# slerp - Quaternion berechnen



## dayaftereh (20. Jul 2011)

Hallo,

Ich bin gerade Quaternion interpolation und slerp. Mit der slerp funktion kann ich zwischen zwei Quaternion interpolieren über den Wert t [0,1], nur ist jetzt meine Frage wie kann ich die beiden Quaternion q1 und q2 aus zwei Punktion im R3 berechnen.

zum Beispiel habe ich p1 = (1,0,0) und p2 = (0,1,0). Wie bekomme ich jetzt die beiden Quaternion von diesen Punkten um die dann zu interpolieren?

Ich hoffe dir Frage ist hier passent, wenn nicht Bitte auf ein anderes Fourm verweisen!

Danke schonmal!


----------



## MainFrame (30. Jul 2011)

dayaftereh hat gesagt.:


> Hallo,
> 
> Ich bin gerade Quaternion interpolation und slerp. Mit der slerp funktion kann ich zwischen zwei Quaternion interpolieren über den Wert t [0,1], nur ist jetzt meine Frage wie kann ich die beiden Quaternion q1 und q2 aus zwei Punktion im R3 berechnen.

DATENAUSZUG |

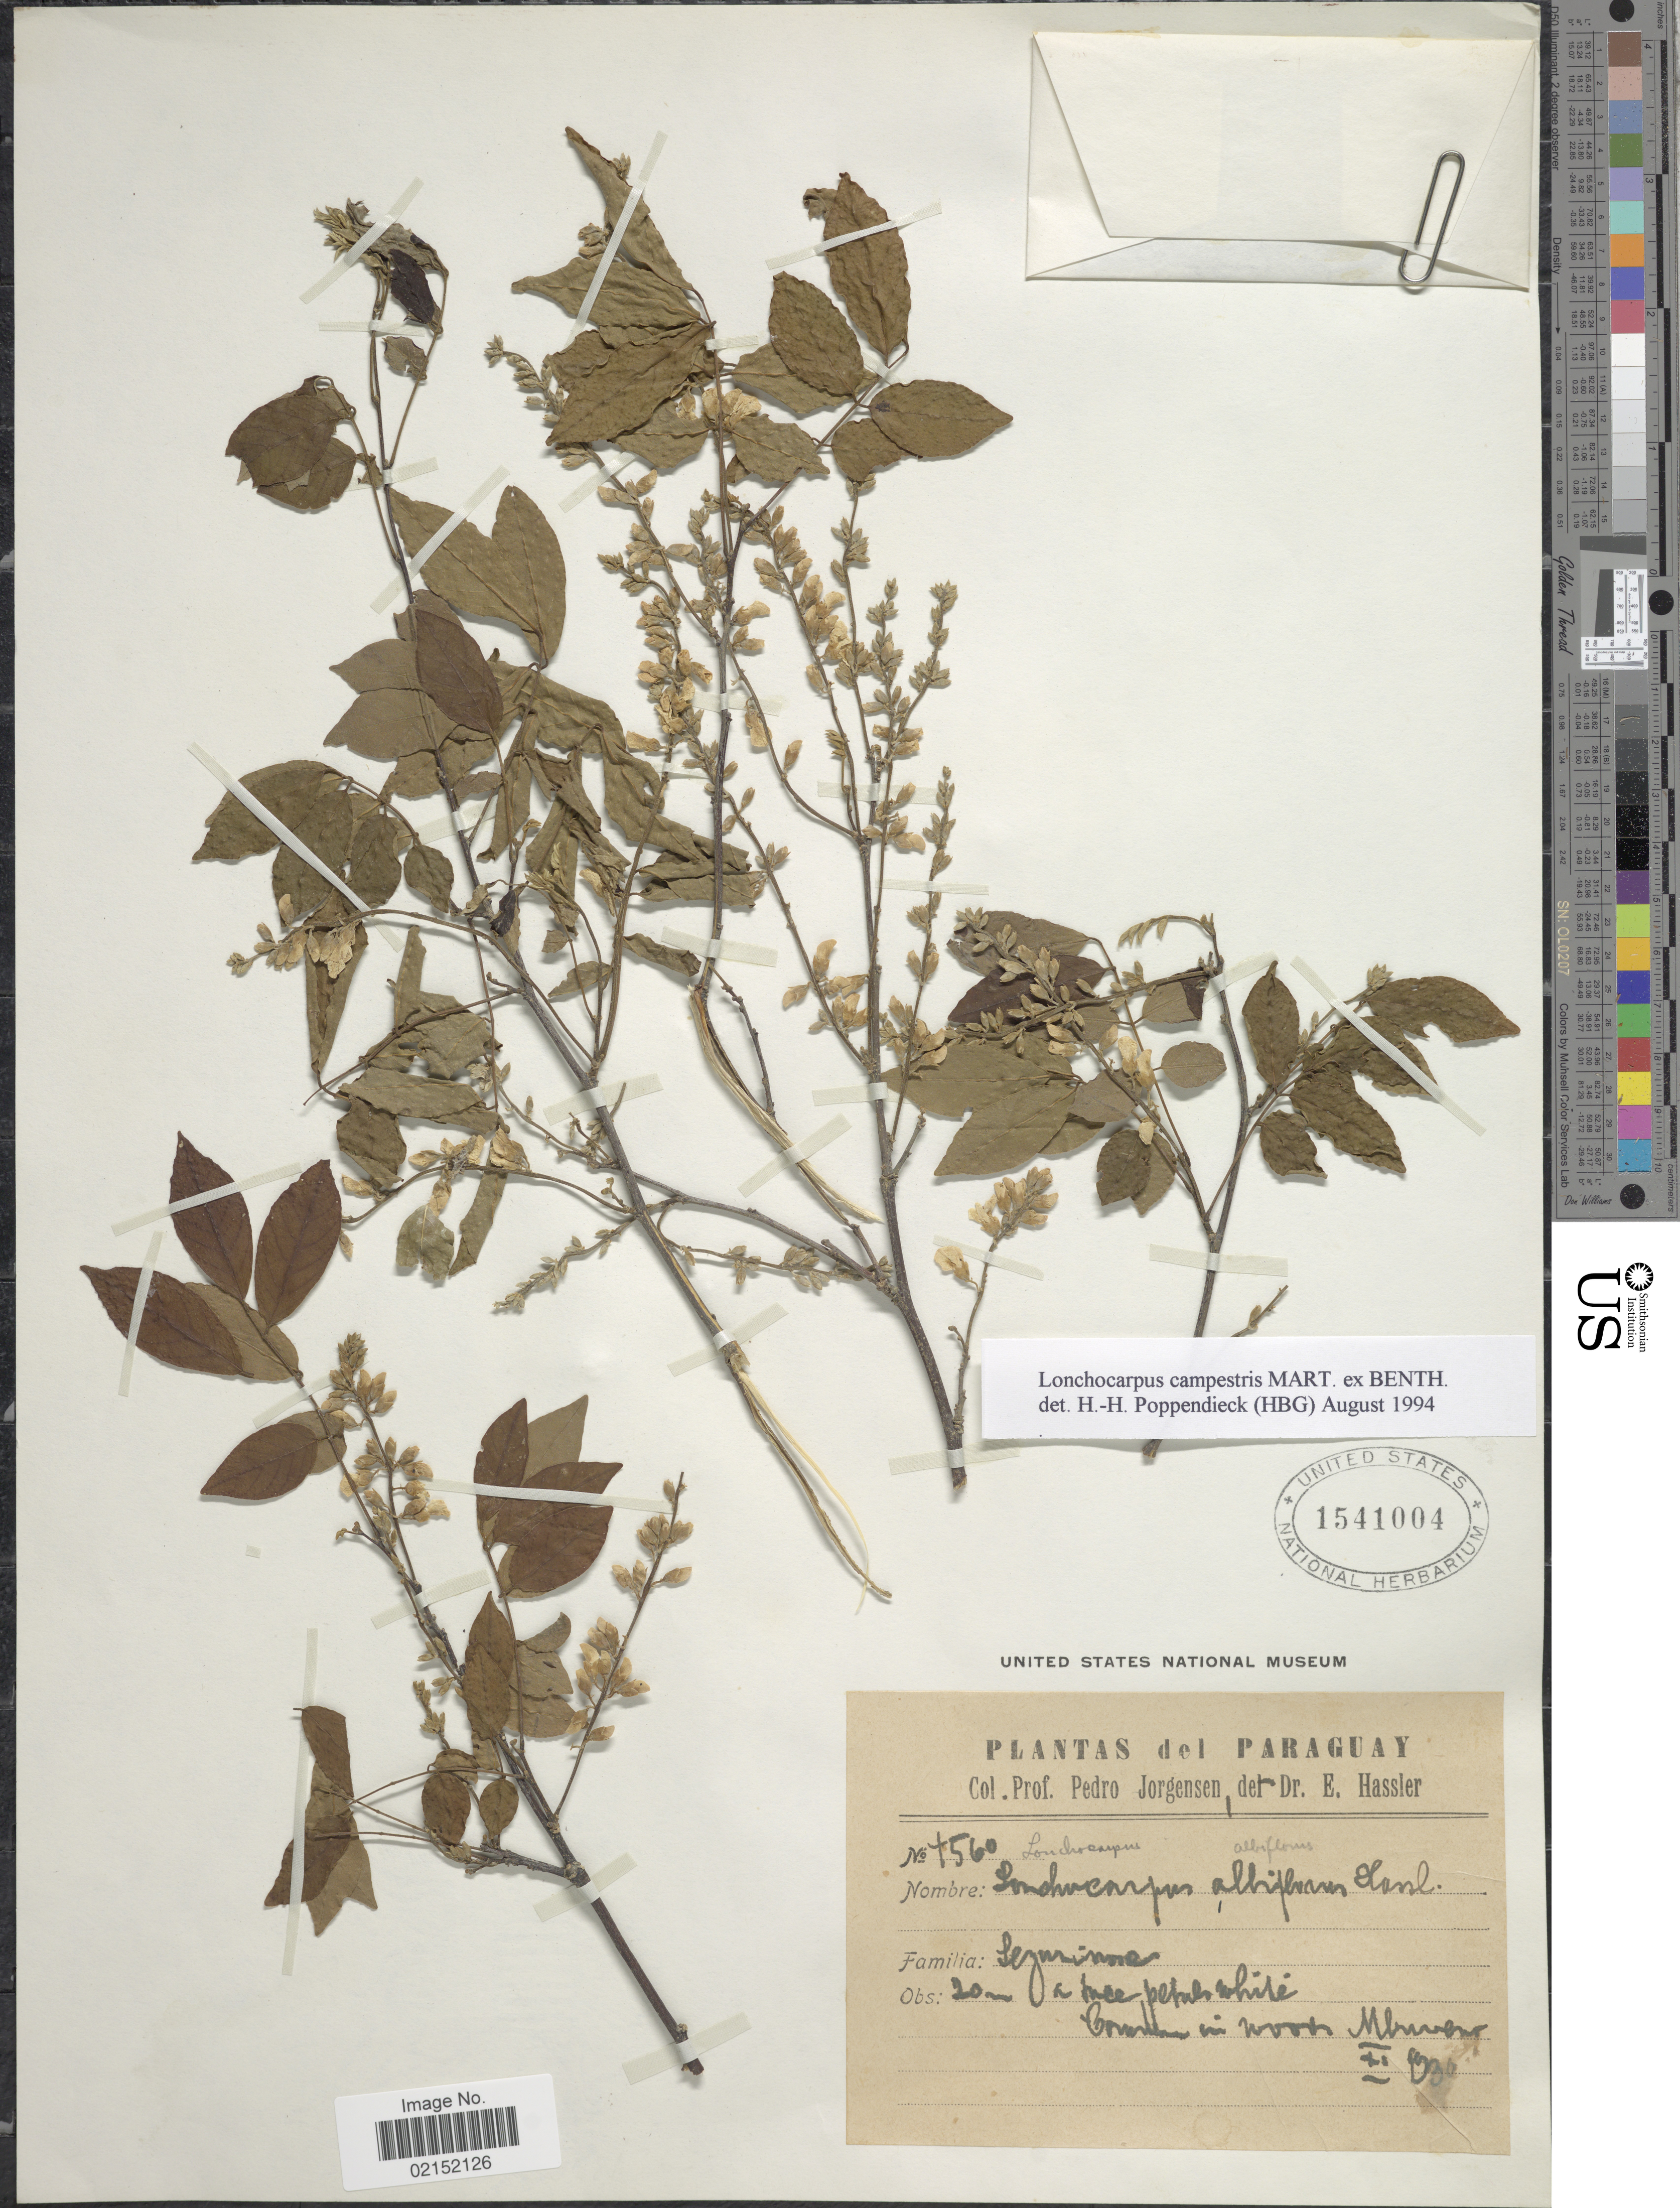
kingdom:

ZU LÖSENDE AUFGABEN |
1 > Fasse den Forenthread zu slerp und Quaternionen in zwei Sätzen zusammen.
2 > Führe den Forenthread zu slerp und Quaternionen an der Stelle weiter, an der er aufhört.

LÖSUNGEN DER AUFGABEN |
1 > dayaftereh möchte mit der slerp-Funktion über den Wert t in [0,1] zwischen zwei Quaternionen interpolieren und fragt, wie sich die Quaternionen q1 und q2 aus zwei Punkten im R3 berechnen lassen, etwa aus p1 = (1,0,0) und p2 = (0,1,0). MainFrame antwortet am 30. Juli 2011 und zitiert dabei zunächst diese Frage.

2 >
> 
> ...


Ich hoffe ich erinnere mich ein wenig daran aber das ganze läuft im ganzen folgender maßen ab:
wir dir schon bekannt ist, solltest Du SLERP für die Interpolation der beiden Orientierung nutzen.

die Formel für SLERP =  slerp(q1,q2,t)=  q1 *[sin ( (1-t)*w) ]/sin(w) + q2 [sin (1*w) ]/sin(w) 

wenn Du jetzt deine beiden Quaternionen einsetzt, bekommst du die Orientierung zum zeitpunkt t zwischen q1 und q2.

Diese muss du jetzt mit dem startpunkt, in deinem falle p1 nach der mit dem q1 Multiplizieren, also
p'=q*p*q^1 bzw. ist q dank slerp ein unit q. 

Was haben wir jetzt erreicht ? Richtig ! eine Interpolation der Orientierung 
D.h. du musst jetzt nur noch zwischen deinen beiden punkten p1 und p2 bezogen auf t und der orienzierung zu diesem Zeitpunkt  bestehende Orientierung interpolieren, also zwischen p'1 und p2.

Ich hoffe, dass das alles hier stimmt.


----------



## Marco13 (30. Jul 2011)

Kannst dich auch von der VecMath inspirieren lassen: Vecmath: Subversion: trunk: src: javax: vecmath: Quat4f.java &mdash; Java.net


----------



## Empire Phoenix (1. Aug 2011)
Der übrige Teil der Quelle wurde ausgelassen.